WILDLIFE

A United Front Against Okapi Trafficking

The dust diffused in the afternoon sun as Congolese authorities lugged several containers of illegal cargo into the light. Each box contained the velvety brown, uniquely striped skins and body parts from okapi poached in the Democratic Republic of Congo’s (DRC) Okapi Wildlife Reserve. This seizure, which also resulted in an arrest, is indicative of an unsettling increase in illegal wildlife trafficking between eastern DRC and Uganda. Conserv Congo, a local NGO partnering with authorities, seeks to smother this emerging trend with support from the Okapi Conservation Project (OCP), who have protected the Reserve’s okapi for over 35 years.

An okapi in the Okapi Wildlife Reserve.

Okapi are Endangered relatives of giraffes found only in the remote forests of DRC, so distinctive and rarely seen that they are sometimes called Africa’s unicorns. The Reserve is one of their only strongholds, housing approximately 3,200 okapi as of a 2018 census. But this already fragile population has been declining in recent years due to increased poaching. Okapi in the Reserve, as well as Lomami and Virunga National Parks, are being killed and trafficked to Uganda and faraway markets like Southeast Asia and the Middle East. Their ornate skins are sold as decorations, while okapi meat, bones, and fat are targeted for false medicinal value, with every part selling for thousands of dollars.

Okapi skin, meat, and bones are easily disguised within shipments of similar, legal products from domestic animals, making them difficult for authorities to spot.

With OCP providing financial support and information about illegal sales from neighboring communities, Conserv Congo is leading a thorough response to the trafficking of okapi and other wildlife. Their investigation revealed that 80% of the illegal wildlife products seized in Uganda originate from DRC, and estimates that products from up to 10 okapi have been crossing the border every month since 2019. OCP worries that, if this poaching is not stopped, it may decimate DRC’s small okapi population within just a few years.
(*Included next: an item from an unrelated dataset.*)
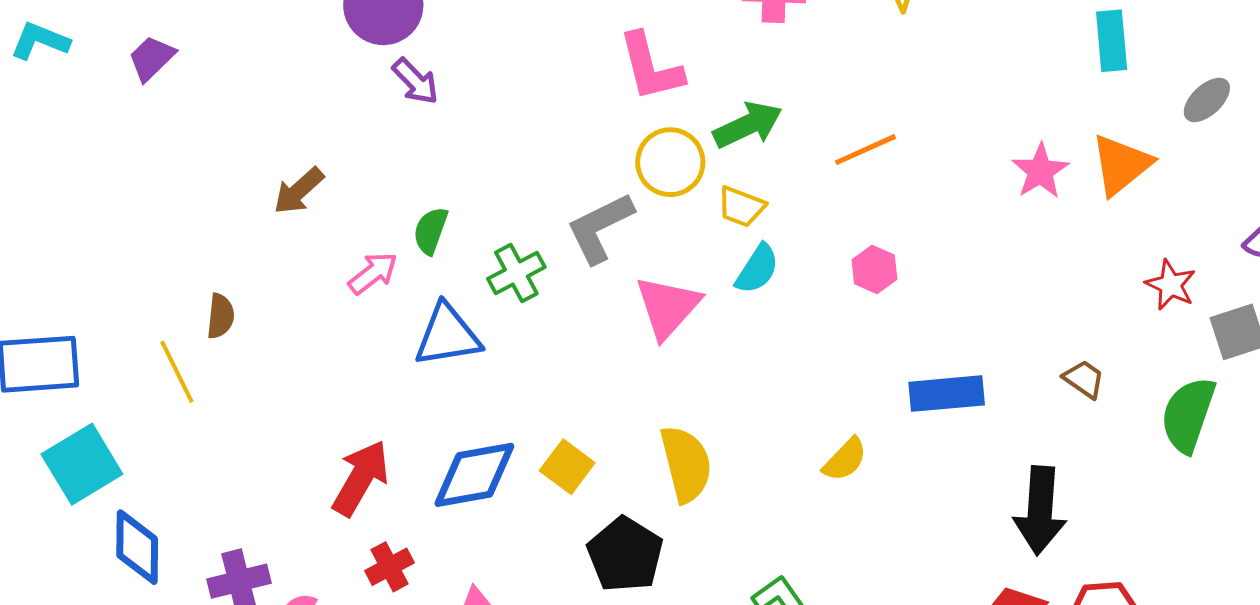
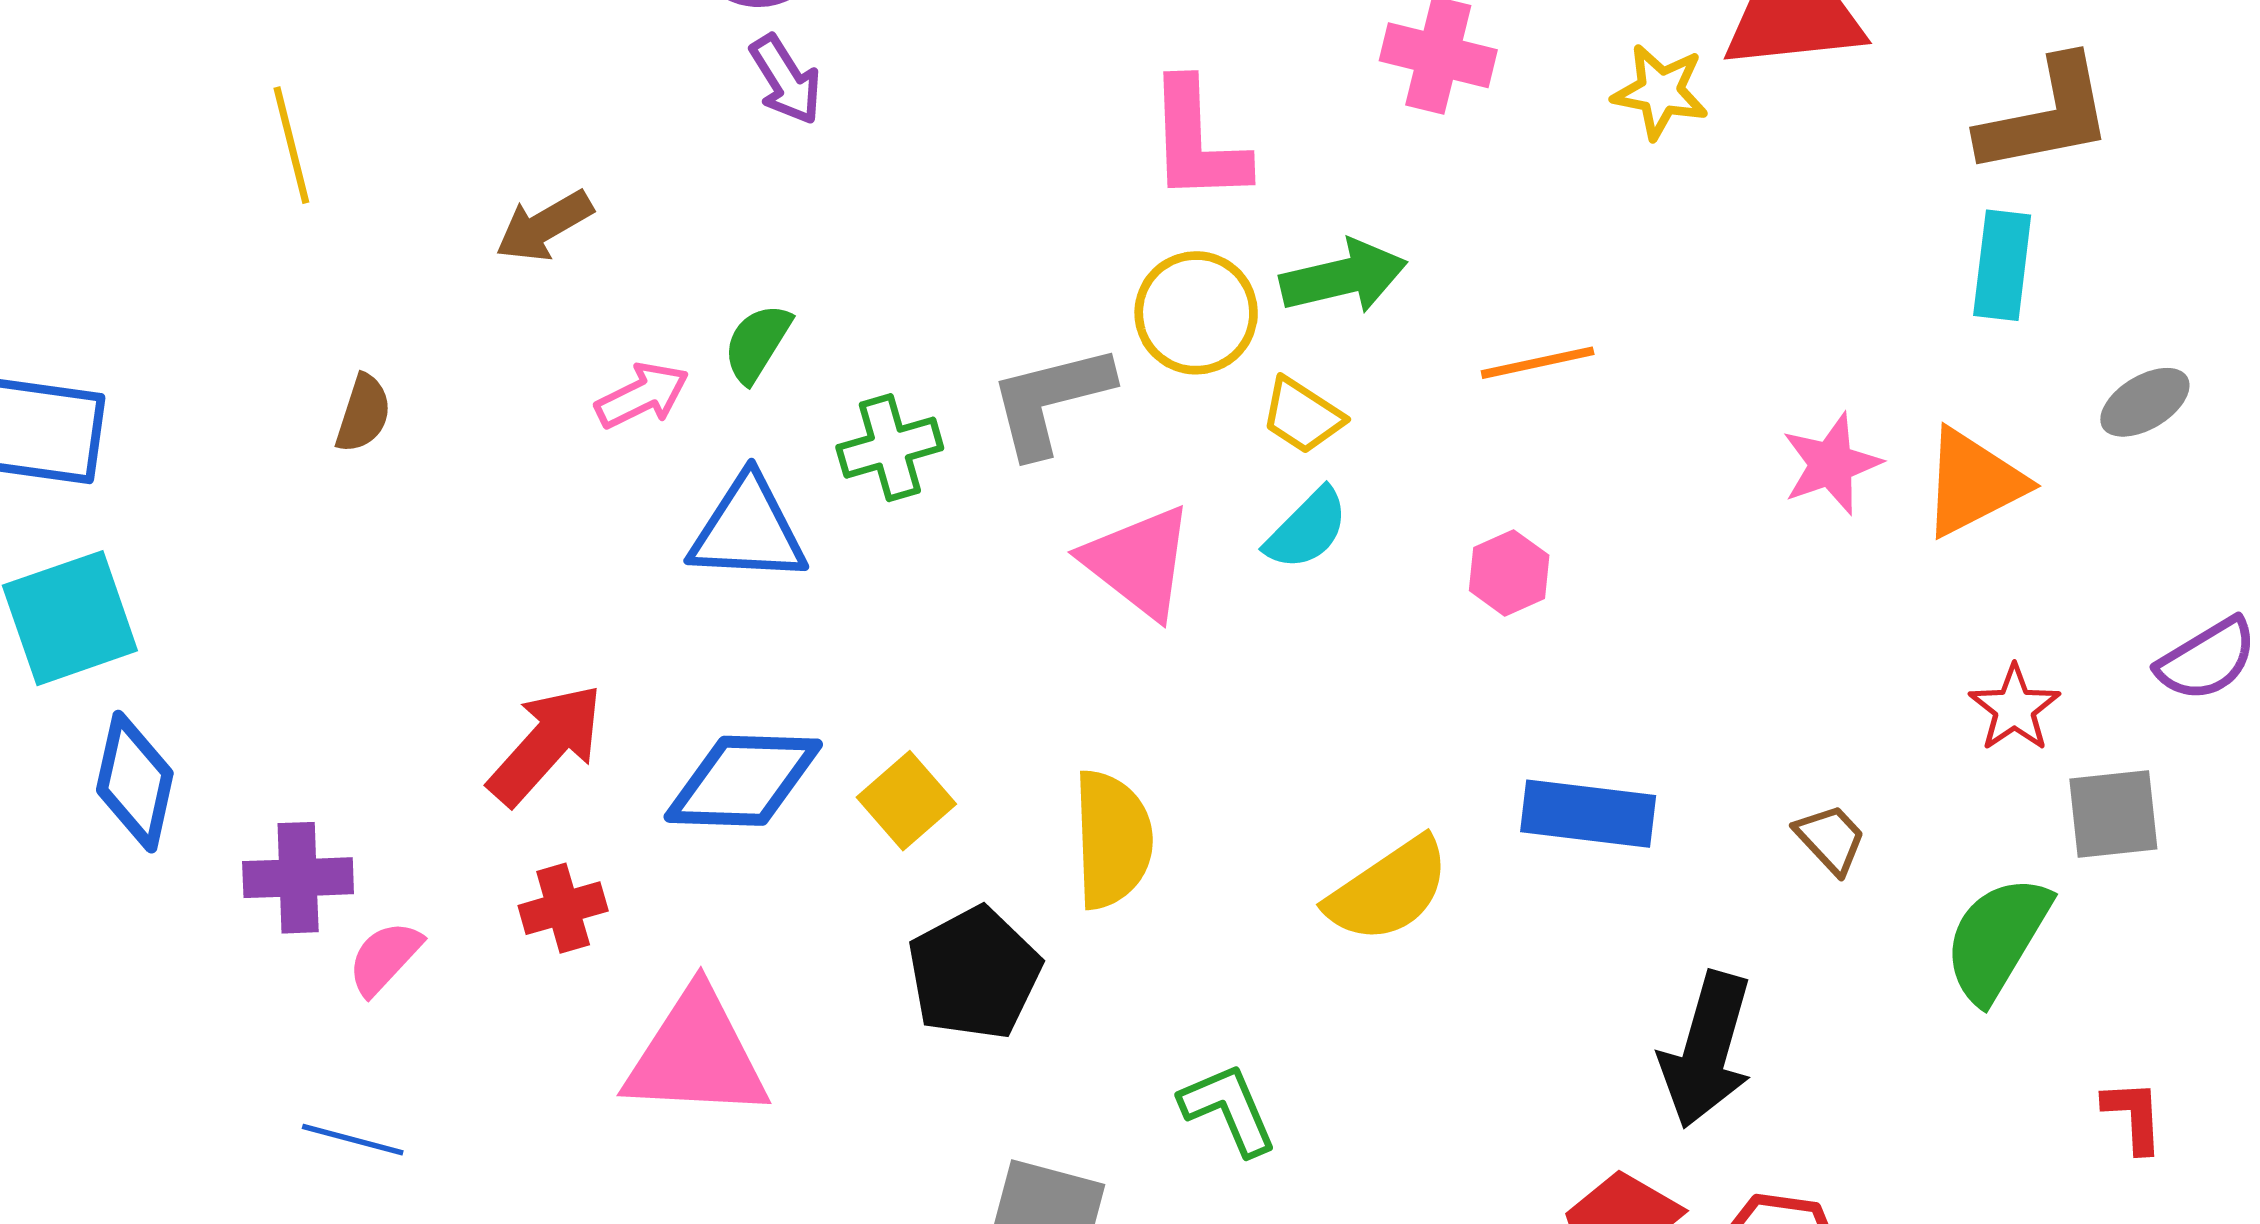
pink triangle: (668, 307) -> (1138, 562), turned -46
yellow line: (177, 372) -> (291, 145), moved
yellow semicircle: (845, 460) -> (1388, 890), size x1.5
ICCN ecoguards are heavily involved in patrolling the Reserve and assisting with wildlife contraband confiscations.

Together with DRC and Ugandan authorities, Conserv Congo created a taskforce to pursue these wildlife criminals on both sides of the border. Their large informant network helps identify the sellers and buyers of okapi products. OCP’s close relationship with DRC communities and Reserve ecoguards plays a crucial role in this pursuit, helping Conserv Congo receive tips on poaching activity, develop a map of trade routes, and collect intelligence that facilitates arrests. By exchanging data and launching joint patrols, this taskforce has successfully captured nine traffickers in possession of okapi products and is currently investigating another eight. Two of these criminals have been sentenced, but convictions are sometimes difficult to secure; it is not uncommon for charges to suddenly be dropped. OCP aid allows Conserv Congo to stay involved throughout the lengthy prosecution process to ensure each trafficker is appropriately sentenced.

In addition to okapi skins and body parts, authorities have also recovered leopard skins, forest elephant tusks, and pangolin scales and meat.

OCP will continue supporting Conserv Congo to disrupt the international trade of okapi parts between DRC and Uganda. They intend to build upon what has worked so far to expand the area covered, further enlist community assistance, and help authorities bring more poachers and traffickers into custody. With so few okapi left in the wild, OCP and Conserv Congo will work with the DRC government to dampen this growing threat.